Today it is entirely natural to think that every person in the world is endowed with certain rights, ones that transcend foreignness and apply absolutely universally. We call these “human rights,” and we take them entirely for granted: We believe earnestly that everyone is indiscriminately entitled to them at birth, that we must safeguard them at almost all costs, and that anyone who violates them must be put to justice. Such a line of thinking is so dominant—perhaps even culturally hegemonic, though in a good way, if that is possible—that we may even tend to assume that this has always been true, that is, everyone has always had such rights, that these rights always have and always will transcend time and space. Perhaps we must remind ourselves that this isn’t exactly true. These rights are still very new—and we must therefore take extra caution to care for them and safeguard them while they are still growing and developing.

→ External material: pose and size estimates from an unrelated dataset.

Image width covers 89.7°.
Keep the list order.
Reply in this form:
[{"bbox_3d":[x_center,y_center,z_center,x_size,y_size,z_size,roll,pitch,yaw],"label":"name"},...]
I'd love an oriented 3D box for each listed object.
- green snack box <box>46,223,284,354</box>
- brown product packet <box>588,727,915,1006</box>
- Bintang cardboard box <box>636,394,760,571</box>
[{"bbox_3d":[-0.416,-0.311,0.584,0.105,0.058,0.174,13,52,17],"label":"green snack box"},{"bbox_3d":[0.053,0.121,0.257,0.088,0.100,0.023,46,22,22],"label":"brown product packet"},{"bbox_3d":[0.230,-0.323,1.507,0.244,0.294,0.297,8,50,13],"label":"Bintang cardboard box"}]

In her provocative and seminal text Inventing Human Rights, Lynn Hunt argues that human rights had to be, well, invented. The crux of Hunt’s argument about the origins of human rights is that they “could only flourish when people learned to think of others as their equals, as like them in fundamental fashion.” In other words, humans haven’t always thought of each other as equals, and they had to learn to do so at a specific point in history. We like to think of the most horrifying parts of human history, things like slavery or colonialism, as people doing ‘wrong’ or ‘bad’ things—which they unquestionably were—but we tend to whitewash the fact that notions of natural inequality and even slavery are embedded in Western tradition all the way back to Aristotle, who famously claimed that some people were just innately suited to be slaves. It isn’t inherently part of human nature, Hunt implies, to imagine other beings as the same or equal.

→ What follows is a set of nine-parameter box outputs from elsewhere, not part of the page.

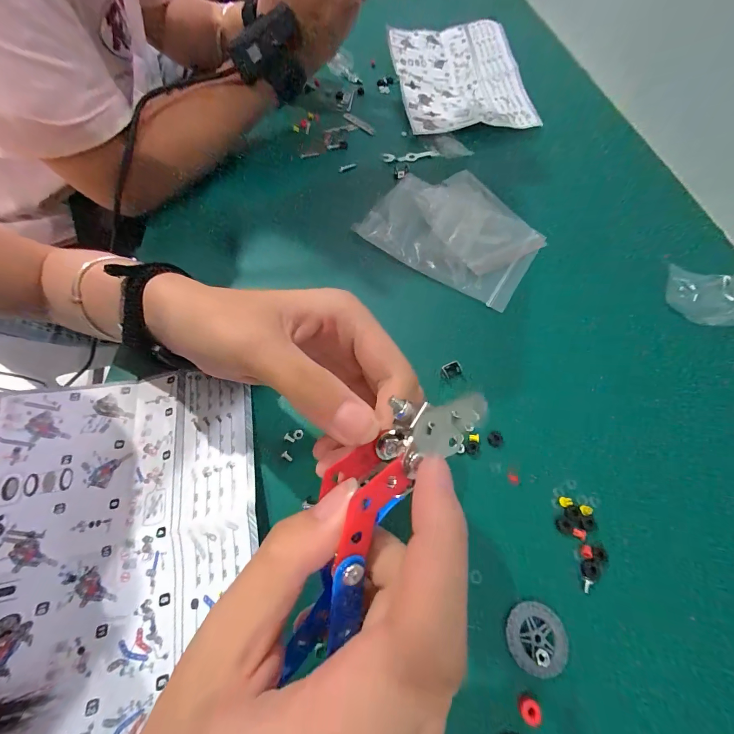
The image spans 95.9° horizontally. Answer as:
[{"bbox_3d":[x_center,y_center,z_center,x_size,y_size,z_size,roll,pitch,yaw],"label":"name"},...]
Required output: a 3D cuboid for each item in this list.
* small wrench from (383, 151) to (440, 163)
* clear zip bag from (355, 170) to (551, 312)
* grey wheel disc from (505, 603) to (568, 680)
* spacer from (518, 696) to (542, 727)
[{"bbox_3d":[0.053,-0.253,0.397,0.066,0.005,0.012,-5,62,-3],"label":"small wrench"},{"bbox_3d":[0.087,-0.142,0.329,0.163,0.011,0.127,33,67,16],"label":"clear zip bag"},{"bbox_3d":[0.096,0.153,0.187,0.032,0.005,0.032,0,62,0],"label":"grey wheel disc"},{"bbox_3d":[0.085,0.180,0.173,0.010,0.005,0.010,0,62,0],"label":"spacer"}]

If all this is true (and, granted, it might not be, but that’s for each of us to decide on her own), how did we learn to start thinking of each other as equals with innate human rights? Hunt argues that this only occurred in the 18th century as the consequence of a “sentimental revolution” in Europe. She looks specifically at novels, saying that the development and proliferation of a specific genre of books that centred on the psychology of an (often female) protagonist led people to read and empathize with others, even strangers, in ways they could not have before. This led to a bevy of changes in popular European society. Historical records show that individual, regular people became more polite and less violent, or in a word, what we would call more “civilized.” As these changes occurred, the human body itself came to be imagined in a new way, as something sacred and as something that should be protected from harm. All these cultural changes were necessary, Hunt claims, for a new conception of equality and human rights to emerge with the French Revolution. As we all now, it then took a long time for ideas of equality and fraternity to expand beyond its racist origins and envelop all people regardless of the color of their skin.

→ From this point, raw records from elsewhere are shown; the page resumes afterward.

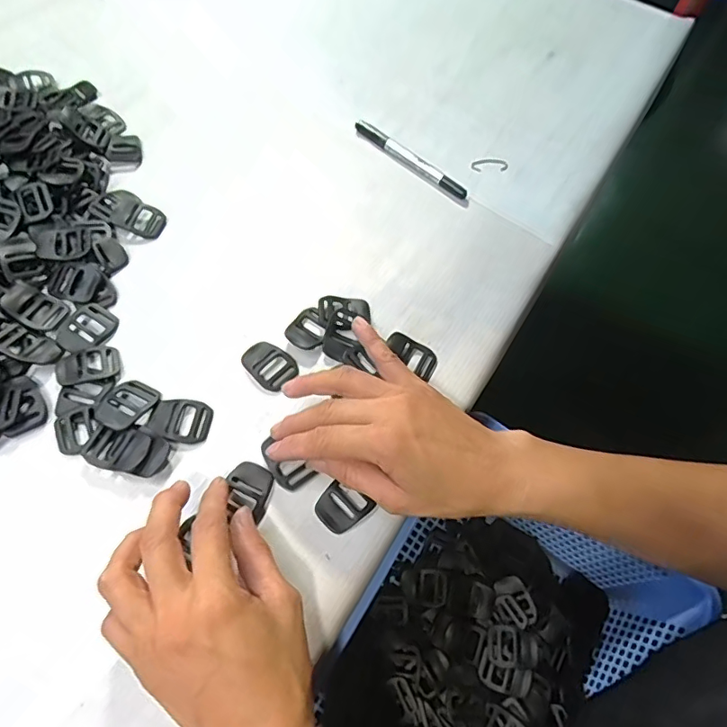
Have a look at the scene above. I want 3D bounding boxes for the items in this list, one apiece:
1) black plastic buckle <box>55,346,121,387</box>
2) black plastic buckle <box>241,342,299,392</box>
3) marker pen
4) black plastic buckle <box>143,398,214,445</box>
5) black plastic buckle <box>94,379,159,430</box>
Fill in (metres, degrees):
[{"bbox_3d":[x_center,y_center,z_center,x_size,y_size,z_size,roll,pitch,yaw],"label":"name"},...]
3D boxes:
[{"bbox_3d":[-0.186,0.000,0.339,0.038,0.004,0.027,-15,63,-12],"label":"black plastic buckle"},{"bbox_3d":[-0.066,0.000,0.350,0.037,0.004,0.029,36,64,15],"label":"black plastic buckle"},{"bbox_3d":[0.042,-0.187,0.460,0.125,0.014,0.014,42,66,18],"label":"marker pen"},{"bbox_3d":[-0.119,0.036,0.327,0.039,0.004,0.030,13,61,3],"label":"black plastic buckle"},{"bbox_3d":[-0.154,0.026,0.326,0.028,0.004,0.037,26,47,9],"label":"black plastic buckle"}]

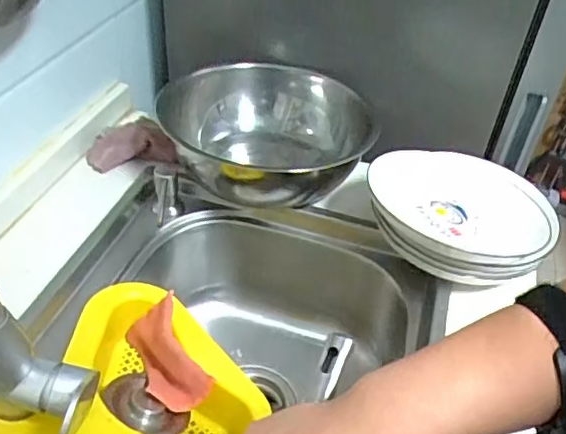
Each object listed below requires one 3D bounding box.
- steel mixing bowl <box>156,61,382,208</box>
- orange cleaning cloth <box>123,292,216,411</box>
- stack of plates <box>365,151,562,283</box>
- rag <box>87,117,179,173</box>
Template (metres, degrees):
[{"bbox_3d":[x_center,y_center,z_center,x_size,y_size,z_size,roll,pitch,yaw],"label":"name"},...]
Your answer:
[{"bbox_3d":[-0.022,-0.096,0.719,0.228,0.112,0.233,4,41,-4],"label":"steel mixing bowl"},{"bbox_3d":[-0.120,0.149,0.590,0.021,0.082,0.114,-6,50,-48],"label":"orange cleaning cloth"},{"bbox_3d":[0.193,-0.006,0.649,0.198,0.067,0.188,1,41,-7],"label":"stack of plates"},{"bbox_3d":[-0.194,-0.088,0.735,0.108,0.056,0.053,-3,42,-12],"label":"rag"}]

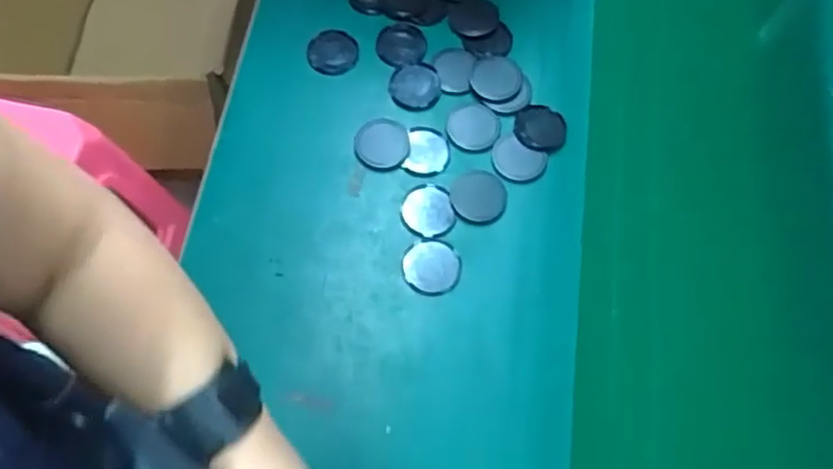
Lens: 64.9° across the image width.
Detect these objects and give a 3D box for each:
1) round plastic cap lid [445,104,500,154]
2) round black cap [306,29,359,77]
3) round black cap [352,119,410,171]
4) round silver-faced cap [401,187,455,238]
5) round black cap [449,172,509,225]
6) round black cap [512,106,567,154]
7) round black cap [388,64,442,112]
[{"bbox_3d":[0.054,-0.102,0.627,0.050,0.004,0.053,1,68,-2],"label":"round plastic cap lid"},{"bbox_3d":[-0.083,-0.180,0.652,0.049,0.008,0.049,1,68,-2],"label":"round black cap"},{"bbox_3d":[-0.032,-0.085,0.614,0.050,0.005,0.053,1,68,-2],"label":"round black cap"},{"bbox_3d":[0.010,-0.020,0.589,0.046,0.004,0.050,1,68,-2],"label":"round silver-faced cap"},{"bbox_3d":[0.056,-0.033,0.595,0.050,0.005,0.052,1,68,-2],"label":"round black cap"},{"bbox_3d":[0.119,-0.101,0.624,0.049,0.007,0.050,1,68,-2],"label":"round black cap"},{"bbox_3d":[-0.001,-0.143,0.639,0.049,0.005,0.049,1,68,-2],"label":"round black cap"}]

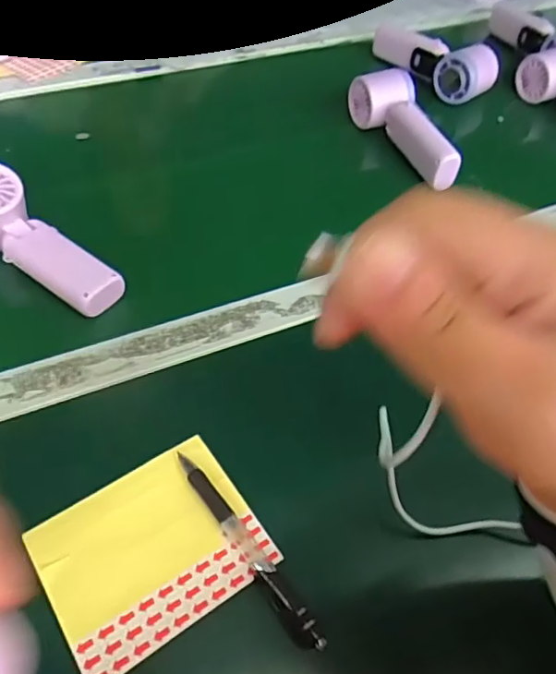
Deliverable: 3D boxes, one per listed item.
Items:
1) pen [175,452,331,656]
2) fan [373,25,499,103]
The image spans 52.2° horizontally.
[{"bbox_3d":[-0.020,0.122,0.336,0.013,0.008,0.138,-28,57,-23],"label":"pen"},{"bbox_3d":[0.195,-0.359,0.718,0.053,0.048,0.165,-30,57,-26],"label":"fan"}]

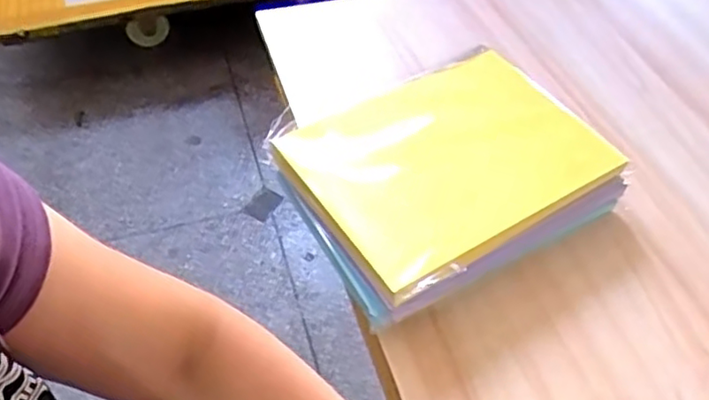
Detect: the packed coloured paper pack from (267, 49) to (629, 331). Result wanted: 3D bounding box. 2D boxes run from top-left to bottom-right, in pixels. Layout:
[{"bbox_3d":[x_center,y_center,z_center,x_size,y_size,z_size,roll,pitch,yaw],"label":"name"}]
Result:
[{"bbox_3d":[0.090,-0.038,0.662,0.288,0.073,0.238,-25,55,-22],"label":"packed coloured paper pack"}]

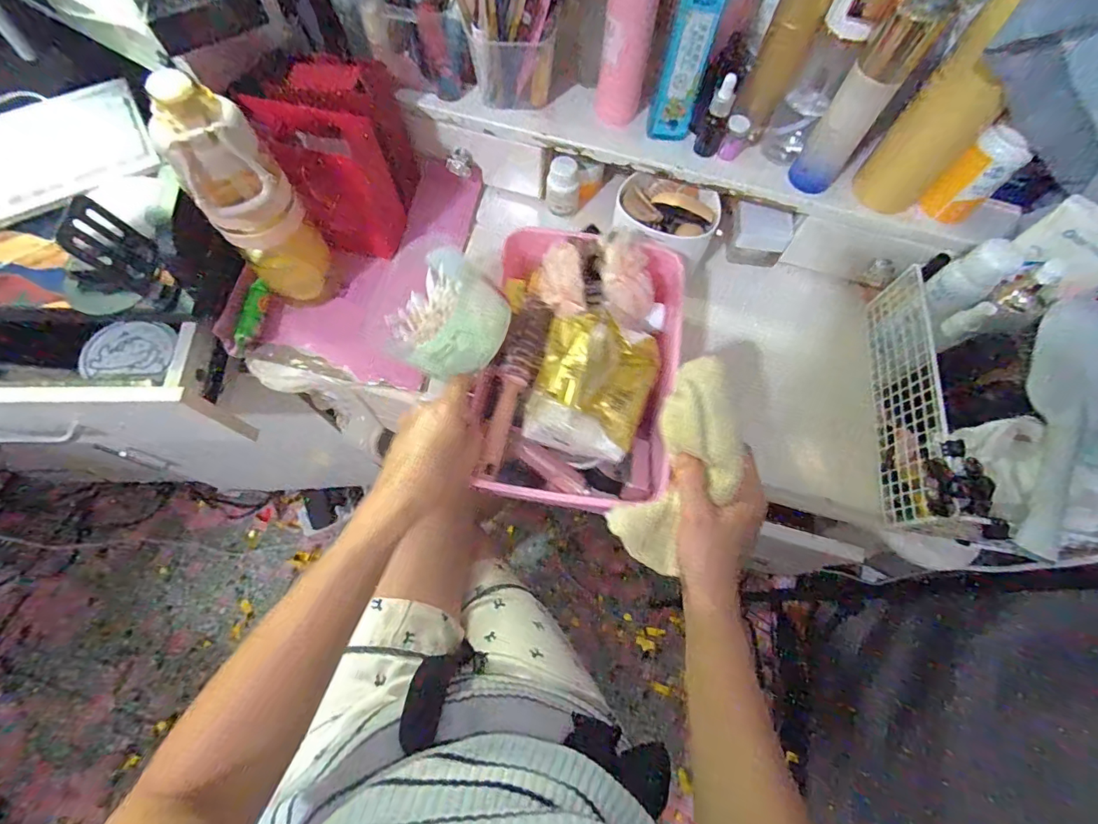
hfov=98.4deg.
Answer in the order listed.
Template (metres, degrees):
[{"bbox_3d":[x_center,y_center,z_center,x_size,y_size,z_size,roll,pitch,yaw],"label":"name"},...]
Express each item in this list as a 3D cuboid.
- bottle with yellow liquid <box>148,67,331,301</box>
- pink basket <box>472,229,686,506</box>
[{"bbox_3d":[-0.265,-0.183,0.434,0.070,0.206,0.064,-35,74,-15],"label":"bottle with yellow liquid"},{"bbox_3d":[0.030,-0.053,0.442,0.167,0.091,0.253,11,68,2],"label":"pink basket"}]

That all this may be debatable is a point worth reiteration. Scholars disagree with Hunt on her claims: Drawing causation between reading novels and inventing human rights is a long shot, some may argue, and the chronology that Hunt lays out for the origins may be incorrect, others may insist. (I happen also to disagree with much of what Hunt says, but that is a separate discussion.)
What seems beyond dispute in Hunt’s argument, however, is that human rights aren’t something that have simply always been. Believing that other people are equal to us, that they have an identical human essence that entitles them to equal rights, is something people had to work on. The development of human rights necessarily had to be concomitant with the erosion of notions of foreignness. And all this, according to Hunt, occurred very recently. People haven’t always been thinking in terms of universal human rights. It’s a strictly modern phenomenon.
That makes sense, I think. We may have been able to imagine our neighbors as our equals in the past, but in order to conceive of an idea of human rights that is truly universal, or in order to think of something that transcends boundaries and is true regardless of any ostensible ‘foreignness,’ we needed to have a way to imagine or think about universality in the first place. We can only imagine this universality as a result of modern things like the telephone or the newspaper or now the Internet, which remind us all on a daily basis that we live not simply in a small town or city but in a large world with billions of people.
The ultimate moral of this for abolishing foreignness is that we must continually bear in mind how new and how precious the project of universal human rights and its concomitant abolition of foreignness is. This is a new, innovative project in human history, and if we want it to succeed, we need treat it like the young baby that it is. It is bound to stumble and fall as it works toward maturity, but when it stumbles and falls, we need to give it the resources and opportunities it needs to get back on its feet. And we should treat it with care and love and hope, excited to have the opportunity to know it in these, its earliest years.